I stopped reading when the author claimed Fargate gave Kubernetes a run for it's money, which is blatantly false. They don't even occupy the same niche. Also, no, shitty lambda for containers does not give a hyperscaling container / virtual networking / etc. orchestrator designed to manage millions of persistent containers a "run for its money"
What's the Azure equivalent of Fargate? I have to migrate a bunch of small containerised PHP apps from AWS ECS into Azure, but while ECS has been easy, I'm sceptical of our ability to work with Kubernetes. I've looked at App Service, but I don't know anyone that's had experience.
If anyone has any feedback or advice I'd happily hear it.
(disclaimer: I work for Azure on ACI and other container offerings)
Azure Container Instances (ACI) is what you're looking for. The intent behind ACI is to provide the easiest/simplest way for you to deploy serverless containers in Azure (no management of underlying infrastructure). See this to get started: https://docs.microsoft.com/en-us/azure/container-instances/c....
Not sure there is a direct equivalent but Azure App Service will let you deploy a docker image and autoscale. The configuration is more analogous to AWS Elastic Beanstalk but they serve similar purposes.
Approachability-wise, wouldn't an even better approach be to drop ECS Fargate (in terms of API) and simply add to EC2 the ability to execute Docker images, instead of AMIs?
Feels like if AWS started with dedicated boxes, they'd now be calling EC2 the "Elastic VM Service Fargate".
Running Docker images directly on EC2 instances is also supported by ECS, in fact it the first iteration of ECS required you to run a cluster of EC2 instances. The API to do so is identical to the one used for Fargate.
> I’ll also introduce you to a CLI tool that is Fargate’s equivalent to Kubernetes’ kubectl that can take you from a Dockerfile to a running web service in just two commands.
Is anyone aware of this tool? Is it something I can check out now, or do I have to wait for the next installment?
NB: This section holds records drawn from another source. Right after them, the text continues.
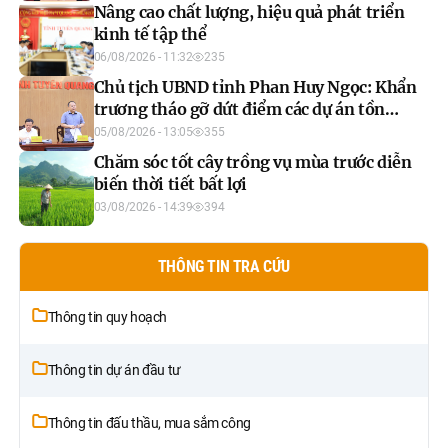
Nâng cao chất lượng, hiệu quả phát triển
kinh tế tập thể
06/08/2026 - 11:32
235
Chủ tịch UBND tỉnh Phan Huy Ngọc: Khẩn
trương tháo gỡ dứt điểm các dự án tồn
đọng, đẩy nhanh xây dựng cơ sở dữ liệu đất
05/08/2026 - 13:05
355
đai
Chăm sóc tốt cây trồng vụ mùa trước diễn
biến thời tiết bất lợi
03/08/2026 - 14:39
394
THÔNG TIN TRA CỨU
Thông tin quy hoạch
Thông tin dự án đầu tư
Thông tin đấu thầu, mua sắm công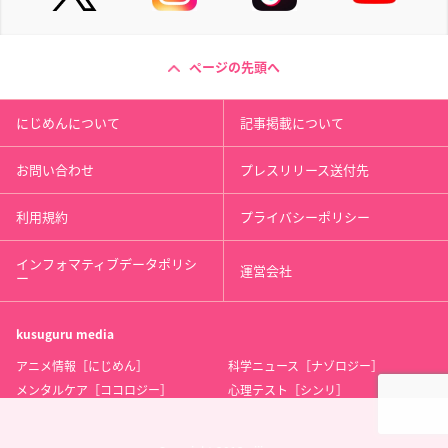
ページの先頭へ
にじめんについて
記事掲載について
お問い合わせ
プレスリリース送付先
利用規約
プライバシーポリシー
インフォマティブデータポリシ
運営会社
ー
kusuguru
media
アニメ情報［にじめん］
科学ニュース［ナゾロジー］
メンタルケア［ココロジー］
心理テスト［シンリ］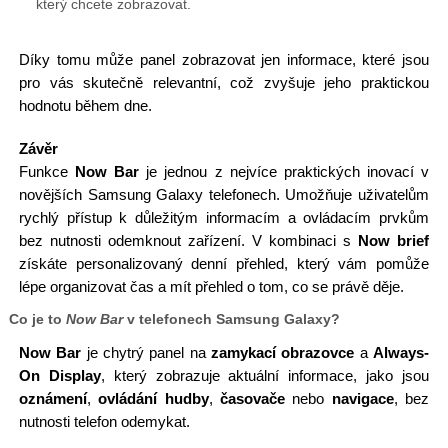
který chcete zobrazovat.
Díky tomu může panel zobrazovat jen informace, které jsou
pro vás skutečně relevantní, což zvyšuje jeho praktickou
hodnotu během dne.
Závěr
Funkce
Now Bar
je jednou z nejvíce praktických inovací v
novějších Samsung Galaxy telefonech. Umožňuje uživatelům
rychlý přístup k důležitým informacím a ovládacím prvkům
bez nutnosti odemknout zařízení. V kombinaci s
Now brief
získáte personalizovaný denní přehled, který vám pomůže
lépe organizovat čas a mít přehled o tom, co se právě děje.
Co je to
Now Bar
v telefonech Samsung Galaxy?
Now Bar
je chytrý panel na
zamykací obrazovce
a
Always-
On Display
, který zobrazuje aktuální informace, jako jsou
oznámení
,
ovládání hudby
,
časovače
nebo
navigace
, bez
nutnosti telefon odemykat.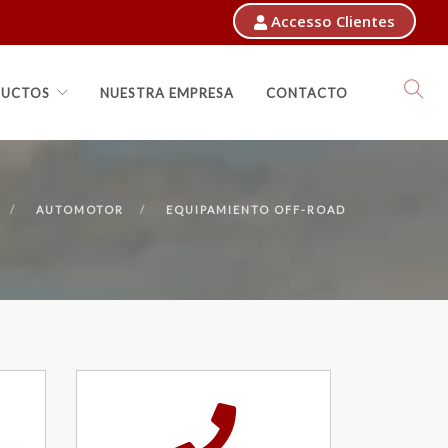
Accesso Clientes
UCTOS
NUESTRA EMPRESA
CONTACTO
AUTOMOTOR
EQUIPAMIENTO OFF-ROAD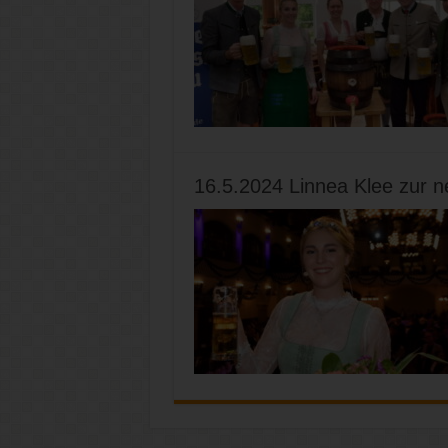
16.5.2024 Linnea Klee zur n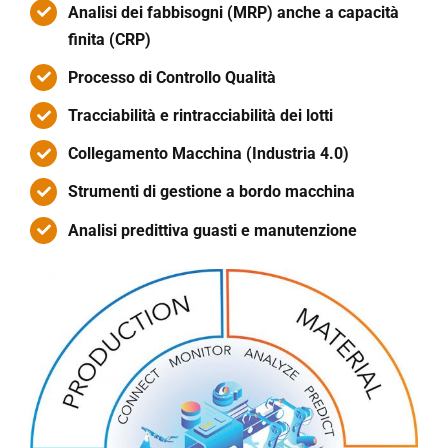
Analisi dei fabbisogni (MRP) anche a capacità
finita (CRP)
Processo di Controllo Qualità
Tracciabilità e rintracciabilità dei lotti
Collegamento Macchina (Industria 4.0)
Strumenti di gestione a bordo macchina
Analisi predittiva guasti e manutenzione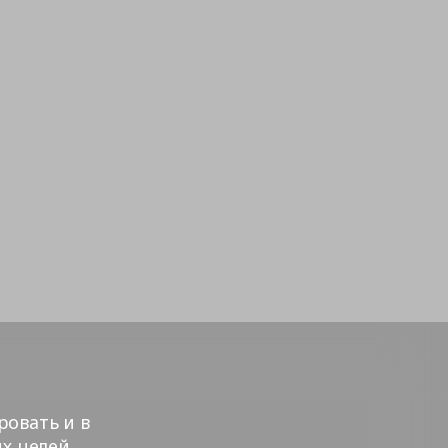
ровать и в
х целей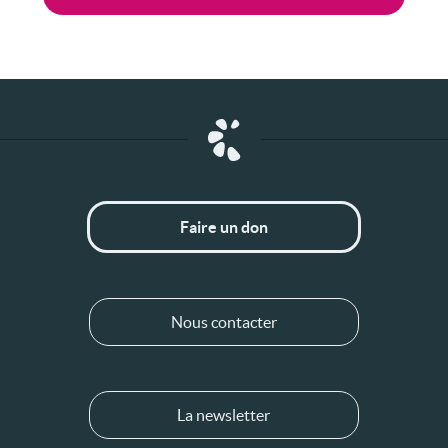
Faire un don
Nous contacter
La newsletter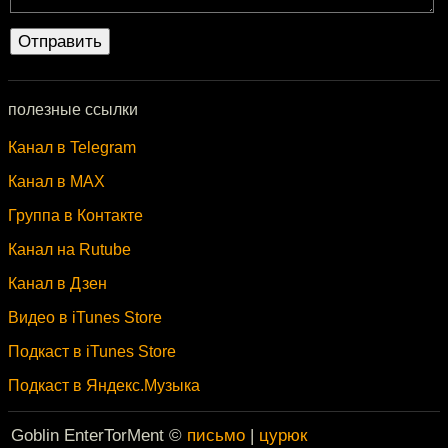
полезные ссылки
Канал в Telegram
Канал в MAX
Группа в Контакте
Канал на Rutube
Канал в Дзен
Видео в iTunes Store
Подкаст в iTunes Store
Подкаст в Яндекс.Музыка
Goblin EnterTorMent ©
письмо
|
цурюк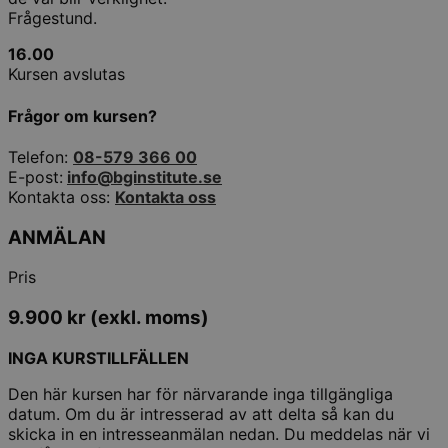
Frågestund.
16.00
Kursen avslutas
Frågor om kursen?
Telefon:
08-579 366 00
E-post:
info@bginstitute.se
Kontakta oss:
Kontakta oss
ANMÄLAN
Pris
9.900
kr
(exkl. moms)
INGA KURSTILLFÄLLEN
Den här kursen har för närvarande inga tillgängliga
datum. Om du är intresserad av att delta så kan du
skicka in en intresseanmälan nedan. Du meddelas när vi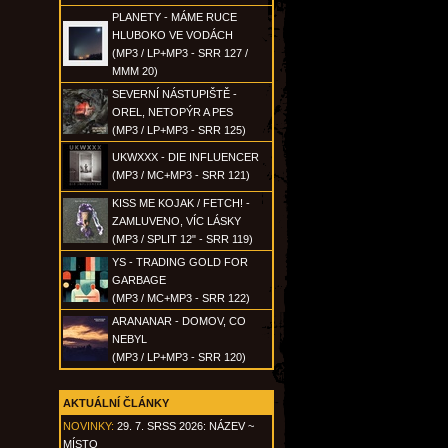
PLANETY - MÁME RUCE
HLUBOKO VE VODÁCH
(MP3 / LP+MP3 - SRR 127 /
MMM 20)
SEVERNÍ NÁSTUPIŠTĚ -
OREL, NETOPÝR A PES
(MP3 / LP+MP3 - SRR 125)
UKWXXX - DIE INFLUENCER
(MP3 / MC+MP3 - SRR 121)
KISS ME KOJAK / FETCH! -
ZAMLUVENO, VÍC LÁSKY
(MP3 / SPLIT 12" - SRR 119)
YS - TRADING GOLD FOR
GARBAGE
(MP3 / MC+MP3 - SRR 122)
ARANANAR - DOMOV, CO
NEBYL
(MP3 / LP+MP3 - SRR 120)
AKTUÁLNÍ ČLÁNKY
NOVINKY:
29. 7. SRSS 2026: NÁZEV ~
MÍSTO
This sounds compelling, and even if I don't want to use Fargate, it will help me to relate with people that have used Fargate, and give us more common ground so we can talk on equal footing.
I am not a fan of Fargate based on personal bias mostly towards K8s and a sour taste I got when Fargate and EKS were first announced together, (with Fargate "available now" and EKS coming soon, it felt very desperate, but that's neither here nor there...)
Was very impressed by this screencast and will definitely try Fargate now thanks to your work here.
When I got to the point in the screencast where you build the image locally, I was on the edge of my seat hoping it would include some CodeBuild setup automation too; maybe you have already planned that, (or maybe that would ruin its simplicity.) That was a great demo, even without this part.
take elastic beanstalk, its meant to be a competitor to heroku(thats how it was pitched to us in $big company), but my word it misses the mark.
Lambda and API gateway is a massive faff to setup manually, but serverless and zappa make it really really simple to do. That and its cheapness is why its caught on, its fast(to iterate), simple enough and super cheap.
Fargate is kinda aimed at people who have out grown lambda, but then you will be evaluation the whole hosting ecosystem. But if you are evaluating hosted K8s, I don't know why you wouldn't just plump for GKE.
Mind you, avoiding K8s and sticing with lambda + ECS for long running stuff is far simpler to understand, even if updating it with CF is a massive ball ache.